• What you have to do: Please pull out every line of the data below that contains the string "mmHg", treating uppercase and lowercase as different.

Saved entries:
************
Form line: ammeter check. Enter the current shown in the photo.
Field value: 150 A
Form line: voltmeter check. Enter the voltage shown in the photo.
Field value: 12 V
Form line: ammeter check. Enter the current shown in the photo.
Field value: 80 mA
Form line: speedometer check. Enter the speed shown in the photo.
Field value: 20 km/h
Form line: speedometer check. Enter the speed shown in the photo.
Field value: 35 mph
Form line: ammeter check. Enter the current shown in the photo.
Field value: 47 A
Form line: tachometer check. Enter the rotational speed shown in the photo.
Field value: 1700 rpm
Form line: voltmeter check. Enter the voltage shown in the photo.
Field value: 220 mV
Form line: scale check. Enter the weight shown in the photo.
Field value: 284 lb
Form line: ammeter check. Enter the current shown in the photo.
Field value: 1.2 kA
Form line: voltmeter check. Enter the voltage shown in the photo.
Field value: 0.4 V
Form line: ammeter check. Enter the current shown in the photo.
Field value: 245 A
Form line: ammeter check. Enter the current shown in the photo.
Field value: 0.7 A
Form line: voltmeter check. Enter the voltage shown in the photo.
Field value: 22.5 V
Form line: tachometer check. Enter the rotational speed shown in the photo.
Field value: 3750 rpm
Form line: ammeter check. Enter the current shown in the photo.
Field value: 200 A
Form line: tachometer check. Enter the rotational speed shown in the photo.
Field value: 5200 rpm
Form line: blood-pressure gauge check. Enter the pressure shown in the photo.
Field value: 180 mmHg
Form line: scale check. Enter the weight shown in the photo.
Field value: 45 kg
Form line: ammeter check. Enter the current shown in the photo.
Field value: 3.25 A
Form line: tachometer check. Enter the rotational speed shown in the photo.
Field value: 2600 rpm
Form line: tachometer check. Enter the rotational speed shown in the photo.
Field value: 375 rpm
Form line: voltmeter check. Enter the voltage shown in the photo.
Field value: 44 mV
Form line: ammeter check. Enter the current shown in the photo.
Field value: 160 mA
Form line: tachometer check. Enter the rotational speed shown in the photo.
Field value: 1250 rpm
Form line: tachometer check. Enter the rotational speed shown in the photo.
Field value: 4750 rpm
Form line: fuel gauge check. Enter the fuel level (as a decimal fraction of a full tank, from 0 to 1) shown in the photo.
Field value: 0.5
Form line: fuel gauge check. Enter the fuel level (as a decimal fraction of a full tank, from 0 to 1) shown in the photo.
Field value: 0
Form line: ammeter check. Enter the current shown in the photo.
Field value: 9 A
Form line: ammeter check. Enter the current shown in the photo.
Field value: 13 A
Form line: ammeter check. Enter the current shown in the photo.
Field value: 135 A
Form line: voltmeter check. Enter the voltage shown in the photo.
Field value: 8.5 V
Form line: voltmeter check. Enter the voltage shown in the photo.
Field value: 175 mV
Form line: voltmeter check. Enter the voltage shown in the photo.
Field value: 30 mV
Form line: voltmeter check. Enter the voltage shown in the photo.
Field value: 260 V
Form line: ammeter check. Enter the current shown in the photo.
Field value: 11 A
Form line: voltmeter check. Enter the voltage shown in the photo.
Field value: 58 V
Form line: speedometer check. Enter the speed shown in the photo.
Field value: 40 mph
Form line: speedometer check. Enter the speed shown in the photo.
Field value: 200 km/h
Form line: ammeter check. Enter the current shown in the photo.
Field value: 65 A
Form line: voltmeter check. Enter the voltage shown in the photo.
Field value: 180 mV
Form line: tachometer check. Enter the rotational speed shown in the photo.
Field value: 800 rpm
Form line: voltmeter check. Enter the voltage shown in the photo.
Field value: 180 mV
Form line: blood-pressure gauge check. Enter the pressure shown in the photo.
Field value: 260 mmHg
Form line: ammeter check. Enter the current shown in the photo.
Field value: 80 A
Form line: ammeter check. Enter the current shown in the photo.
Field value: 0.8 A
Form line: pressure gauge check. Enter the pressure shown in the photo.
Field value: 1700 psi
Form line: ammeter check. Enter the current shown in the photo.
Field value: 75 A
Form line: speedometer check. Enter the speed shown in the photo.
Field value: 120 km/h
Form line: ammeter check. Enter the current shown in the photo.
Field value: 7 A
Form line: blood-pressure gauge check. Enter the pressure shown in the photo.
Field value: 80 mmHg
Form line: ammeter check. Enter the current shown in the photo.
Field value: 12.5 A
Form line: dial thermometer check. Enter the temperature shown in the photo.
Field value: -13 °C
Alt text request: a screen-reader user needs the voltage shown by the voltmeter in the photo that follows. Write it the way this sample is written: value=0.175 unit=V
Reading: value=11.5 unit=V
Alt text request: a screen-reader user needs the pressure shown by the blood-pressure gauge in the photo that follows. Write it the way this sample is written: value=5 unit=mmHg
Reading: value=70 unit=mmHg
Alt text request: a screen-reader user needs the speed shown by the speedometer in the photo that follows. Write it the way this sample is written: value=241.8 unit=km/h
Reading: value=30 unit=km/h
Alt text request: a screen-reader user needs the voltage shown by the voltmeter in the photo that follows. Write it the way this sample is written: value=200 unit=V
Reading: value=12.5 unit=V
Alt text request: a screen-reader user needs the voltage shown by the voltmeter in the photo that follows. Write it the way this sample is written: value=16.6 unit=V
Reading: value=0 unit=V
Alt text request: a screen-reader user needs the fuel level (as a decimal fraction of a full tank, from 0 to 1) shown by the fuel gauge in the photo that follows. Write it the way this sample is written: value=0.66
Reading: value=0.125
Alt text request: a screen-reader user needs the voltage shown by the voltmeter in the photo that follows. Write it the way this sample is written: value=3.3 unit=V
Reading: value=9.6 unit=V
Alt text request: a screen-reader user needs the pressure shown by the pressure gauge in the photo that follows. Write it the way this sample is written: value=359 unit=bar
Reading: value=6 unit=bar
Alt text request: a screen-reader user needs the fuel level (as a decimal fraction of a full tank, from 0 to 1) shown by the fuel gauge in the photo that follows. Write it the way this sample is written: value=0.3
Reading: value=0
************
• Finished task:
Field value: 180 mmHg
Field value: 260 mmHg
Field value: 80 mmHg
Alt text request: a screen-reader user needs the pressure shown by the blood-pressure gauge in the photo that follows. Write it the way this sample is written: value=5 unit=mmHg
Reading: value=70 unit=mmHg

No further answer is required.